--- START ---

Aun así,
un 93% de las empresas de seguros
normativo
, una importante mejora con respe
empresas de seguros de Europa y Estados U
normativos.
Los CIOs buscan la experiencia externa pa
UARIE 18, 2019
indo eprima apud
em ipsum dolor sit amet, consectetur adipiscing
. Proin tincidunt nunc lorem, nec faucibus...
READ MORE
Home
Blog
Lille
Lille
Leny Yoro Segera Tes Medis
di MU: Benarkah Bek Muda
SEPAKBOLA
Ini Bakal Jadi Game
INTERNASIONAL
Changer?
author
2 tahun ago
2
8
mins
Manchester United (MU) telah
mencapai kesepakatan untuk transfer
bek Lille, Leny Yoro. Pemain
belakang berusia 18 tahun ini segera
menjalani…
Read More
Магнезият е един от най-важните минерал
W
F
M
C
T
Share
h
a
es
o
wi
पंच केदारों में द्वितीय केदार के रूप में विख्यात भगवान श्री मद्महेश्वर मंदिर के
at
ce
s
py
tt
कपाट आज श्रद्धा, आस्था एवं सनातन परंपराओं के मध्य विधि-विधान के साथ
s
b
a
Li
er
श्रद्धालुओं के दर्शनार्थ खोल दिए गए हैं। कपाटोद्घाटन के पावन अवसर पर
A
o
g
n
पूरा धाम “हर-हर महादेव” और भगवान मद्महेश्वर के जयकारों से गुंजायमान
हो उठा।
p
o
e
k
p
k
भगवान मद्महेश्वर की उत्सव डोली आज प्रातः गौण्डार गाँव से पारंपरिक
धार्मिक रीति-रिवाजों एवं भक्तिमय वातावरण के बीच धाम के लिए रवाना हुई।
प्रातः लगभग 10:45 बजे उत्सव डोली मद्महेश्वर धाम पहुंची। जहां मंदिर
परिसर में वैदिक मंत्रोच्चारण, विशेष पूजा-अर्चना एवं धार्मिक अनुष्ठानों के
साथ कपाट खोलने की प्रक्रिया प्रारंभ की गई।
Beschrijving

--- END ---

#### [What to do]
Copy each line above where "Yoro" appears.

#### [Response to this exercise]
Leny Yoro Segera Tes Medis
bek Lille, Leny Yoro. Pemain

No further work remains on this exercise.